While affirming the need to cool China's overheated property market by cracking down on profiteering, Mei said the government faces challenges in actually taking action. China's anti-profiteering regulations, created in 1995 by the State Council, have been criticized for being incomplete and lacking detail.
"It will take great effort to overcome resistance from vested interests, who are used to huge profits in the sector, in implementing these new regulations," Mei said.
The NDRC already created regulations for the purpose of keeping housing prices down in March, in order to address public complaints about the lack of transparency in home pricing.
The regulations - Regulations Regarding Marketing of Commercial Housing at Marked Prices - will take effect on May 1.

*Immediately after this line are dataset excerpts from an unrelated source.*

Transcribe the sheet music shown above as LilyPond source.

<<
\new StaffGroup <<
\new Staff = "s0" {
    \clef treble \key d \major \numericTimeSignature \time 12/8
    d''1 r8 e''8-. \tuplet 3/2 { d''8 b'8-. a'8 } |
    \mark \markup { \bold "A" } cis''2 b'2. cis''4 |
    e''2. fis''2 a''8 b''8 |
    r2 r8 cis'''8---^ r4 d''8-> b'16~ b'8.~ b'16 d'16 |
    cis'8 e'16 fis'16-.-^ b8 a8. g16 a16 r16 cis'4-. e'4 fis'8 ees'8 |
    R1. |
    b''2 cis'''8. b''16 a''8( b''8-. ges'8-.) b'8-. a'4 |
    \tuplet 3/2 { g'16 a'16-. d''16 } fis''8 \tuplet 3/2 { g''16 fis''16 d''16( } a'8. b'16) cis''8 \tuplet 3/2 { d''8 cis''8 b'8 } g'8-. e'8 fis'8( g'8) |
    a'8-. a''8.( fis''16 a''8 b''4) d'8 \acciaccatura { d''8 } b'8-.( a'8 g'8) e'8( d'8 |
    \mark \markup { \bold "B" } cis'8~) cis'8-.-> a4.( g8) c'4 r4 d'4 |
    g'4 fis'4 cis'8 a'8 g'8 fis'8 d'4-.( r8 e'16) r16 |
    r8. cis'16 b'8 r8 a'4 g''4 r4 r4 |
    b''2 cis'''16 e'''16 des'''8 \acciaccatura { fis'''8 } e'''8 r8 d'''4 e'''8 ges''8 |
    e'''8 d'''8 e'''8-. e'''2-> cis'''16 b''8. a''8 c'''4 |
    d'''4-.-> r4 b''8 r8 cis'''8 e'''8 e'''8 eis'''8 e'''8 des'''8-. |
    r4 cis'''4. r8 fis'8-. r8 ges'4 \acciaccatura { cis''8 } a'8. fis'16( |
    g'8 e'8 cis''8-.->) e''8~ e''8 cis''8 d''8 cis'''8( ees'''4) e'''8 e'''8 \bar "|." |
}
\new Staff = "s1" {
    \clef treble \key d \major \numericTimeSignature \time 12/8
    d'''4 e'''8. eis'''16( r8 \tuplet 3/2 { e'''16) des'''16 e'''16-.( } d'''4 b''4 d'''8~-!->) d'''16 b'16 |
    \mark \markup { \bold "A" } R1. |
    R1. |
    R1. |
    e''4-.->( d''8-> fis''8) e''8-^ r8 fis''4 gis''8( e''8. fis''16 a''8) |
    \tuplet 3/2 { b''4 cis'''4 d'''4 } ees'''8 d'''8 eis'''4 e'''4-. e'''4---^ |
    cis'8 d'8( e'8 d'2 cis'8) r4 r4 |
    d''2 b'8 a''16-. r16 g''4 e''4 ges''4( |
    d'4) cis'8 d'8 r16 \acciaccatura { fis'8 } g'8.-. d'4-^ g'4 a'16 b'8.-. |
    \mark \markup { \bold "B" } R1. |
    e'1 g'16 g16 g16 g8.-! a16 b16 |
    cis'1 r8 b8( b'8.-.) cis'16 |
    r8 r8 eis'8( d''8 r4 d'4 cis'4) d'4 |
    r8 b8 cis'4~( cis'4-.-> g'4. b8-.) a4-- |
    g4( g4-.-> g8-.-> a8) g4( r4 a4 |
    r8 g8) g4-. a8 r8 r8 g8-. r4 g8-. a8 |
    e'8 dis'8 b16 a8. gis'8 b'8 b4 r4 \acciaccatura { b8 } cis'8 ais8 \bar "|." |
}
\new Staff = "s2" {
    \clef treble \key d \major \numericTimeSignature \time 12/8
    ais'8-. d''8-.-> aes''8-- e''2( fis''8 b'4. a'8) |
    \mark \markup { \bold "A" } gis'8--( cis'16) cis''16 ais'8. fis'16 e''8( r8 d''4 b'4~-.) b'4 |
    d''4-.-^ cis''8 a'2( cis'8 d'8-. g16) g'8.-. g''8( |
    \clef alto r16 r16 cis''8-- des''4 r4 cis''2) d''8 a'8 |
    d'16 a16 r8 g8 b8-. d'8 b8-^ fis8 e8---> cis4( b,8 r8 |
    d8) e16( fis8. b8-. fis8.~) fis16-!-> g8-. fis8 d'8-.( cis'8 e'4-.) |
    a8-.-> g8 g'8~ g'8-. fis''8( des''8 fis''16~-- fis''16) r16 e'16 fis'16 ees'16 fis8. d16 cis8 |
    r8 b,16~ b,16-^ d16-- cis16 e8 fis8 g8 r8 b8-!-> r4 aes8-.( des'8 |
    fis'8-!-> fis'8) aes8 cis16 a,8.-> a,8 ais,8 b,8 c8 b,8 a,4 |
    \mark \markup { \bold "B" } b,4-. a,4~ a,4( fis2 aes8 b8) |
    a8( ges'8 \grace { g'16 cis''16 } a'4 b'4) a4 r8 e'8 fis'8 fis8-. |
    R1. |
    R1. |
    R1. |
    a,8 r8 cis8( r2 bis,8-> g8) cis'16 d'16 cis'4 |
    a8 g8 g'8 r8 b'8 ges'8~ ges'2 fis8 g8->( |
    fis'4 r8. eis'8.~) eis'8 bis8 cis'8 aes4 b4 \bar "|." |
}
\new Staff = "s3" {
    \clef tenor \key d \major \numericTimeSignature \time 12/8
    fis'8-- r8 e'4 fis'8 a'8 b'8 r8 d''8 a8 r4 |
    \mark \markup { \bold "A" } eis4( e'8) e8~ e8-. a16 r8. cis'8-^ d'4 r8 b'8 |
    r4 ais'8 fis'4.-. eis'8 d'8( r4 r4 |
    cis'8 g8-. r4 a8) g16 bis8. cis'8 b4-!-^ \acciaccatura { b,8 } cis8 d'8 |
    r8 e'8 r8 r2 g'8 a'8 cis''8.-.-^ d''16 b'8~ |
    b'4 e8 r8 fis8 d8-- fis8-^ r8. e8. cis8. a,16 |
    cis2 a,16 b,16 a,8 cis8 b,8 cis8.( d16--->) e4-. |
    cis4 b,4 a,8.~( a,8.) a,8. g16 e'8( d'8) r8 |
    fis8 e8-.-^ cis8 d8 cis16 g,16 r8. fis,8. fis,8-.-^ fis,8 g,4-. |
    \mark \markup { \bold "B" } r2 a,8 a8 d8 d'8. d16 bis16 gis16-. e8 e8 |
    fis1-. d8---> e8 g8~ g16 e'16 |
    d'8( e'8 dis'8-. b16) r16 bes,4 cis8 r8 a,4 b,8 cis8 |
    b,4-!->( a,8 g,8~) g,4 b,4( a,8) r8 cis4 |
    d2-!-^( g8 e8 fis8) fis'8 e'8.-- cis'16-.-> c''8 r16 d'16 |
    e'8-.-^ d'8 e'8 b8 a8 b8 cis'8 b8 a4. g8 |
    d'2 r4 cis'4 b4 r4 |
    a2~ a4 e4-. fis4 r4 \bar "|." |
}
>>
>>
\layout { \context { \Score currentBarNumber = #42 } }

A local official from Haikou, capital of Hainan Province, has dispelled misleading rumors about the city canceling its "purchase limit" - a policy used by the State Council to cool the property market.
Dai Kaiquan, chief of the market management section of Haikou City's Housing and Urban-Rural Construction Bureau, told Xinhua on Tuesday that Haikou would continue to use governmental property control policies and that there is no plan to suspend the purchase limit policy.
The State Council has adopted a series of measures since last year to tame housing prices, including higher down payment requirements, raising interest rates, direct restrictions on home purchases, the establishment of price control targets, third-home purchase bans and a trial real estate tax in Shanghai and Chongqing, two of China's biggest cities.
The government's measures appear to be working, as some cities reported decreased property trade volumes and month-on-month declines in property prices, but overall prices have not dropped significantly, said Yang Hongxu, an analyst with the Shanghai-based E-house China Research and Development Institute.
Property control policies are at a critical period and more efforts should be made to tighten these policies, Yang said.
The State Council recently ended a nationwide supervision campaign concerning local governments' housing price control efforts.
Some cities reported lower or flattened housing prices in March, but most cities saw housing prices increase, according to the National Bureau of Statistics.
Chen Guoqiang, director of the real estate research institute of Peking University, said it will take time for the market to digest these new policies.
The magnitude of the effects of the policies depend heavily on interactions between real estate companies, local governments and the central government, Chen said.
The key now is not to map out new policies, but to tighten current ones, Chen said.